* _Data provided_
┄┄┄┄┄┄

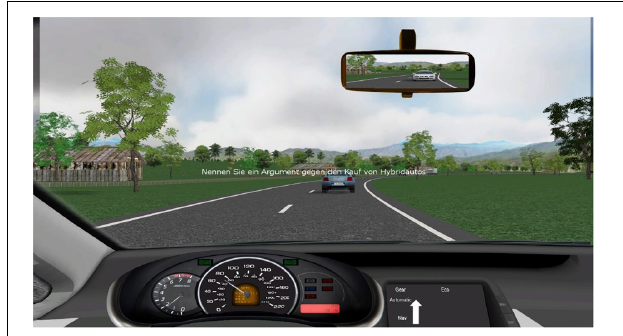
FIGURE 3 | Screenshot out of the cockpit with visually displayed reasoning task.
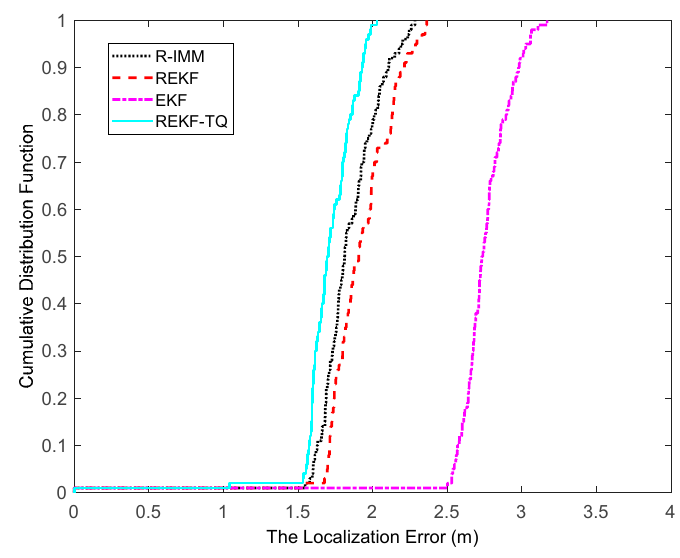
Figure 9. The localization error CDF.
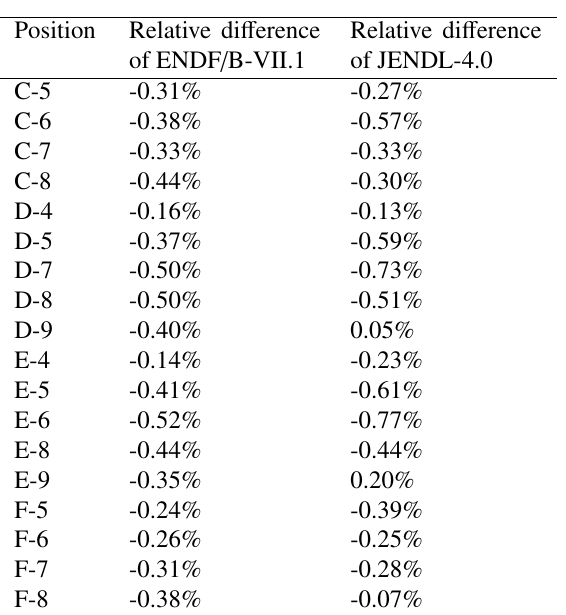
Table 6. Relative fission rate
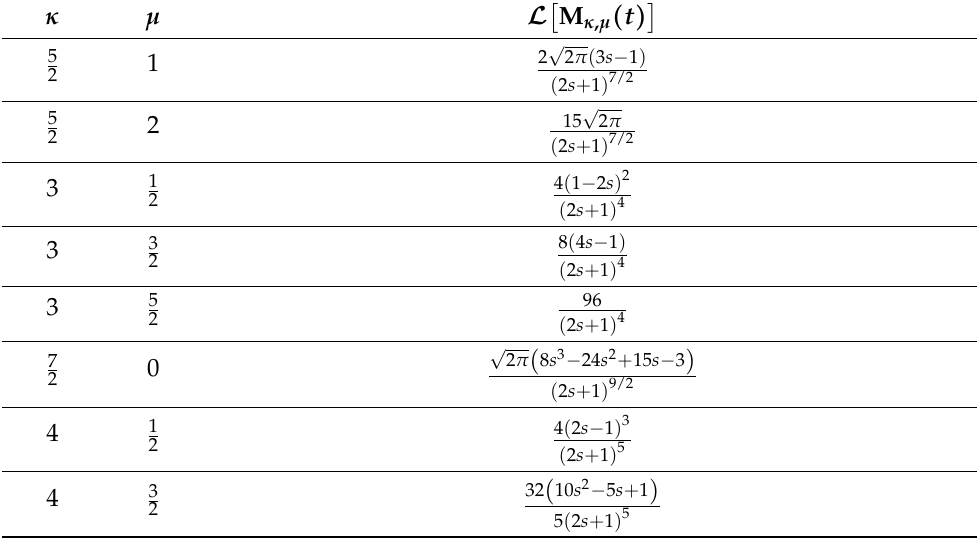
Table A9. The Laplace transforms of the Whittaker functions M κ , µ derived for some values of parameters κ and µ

┄┄┄┄┄┄

Every line of the material above should be repeated exactly, except for the pictures.

* _Exercise result_
FIGURE 3 | Screenshot out of the cockpit with visually displayed reasoning task.
Figure 9. The localization error CDF.
Table 6. Relative fission rate
Table A9. The Laplace transforms of the Whittaker functions M κ , µ derived for some values of parameters κ and µ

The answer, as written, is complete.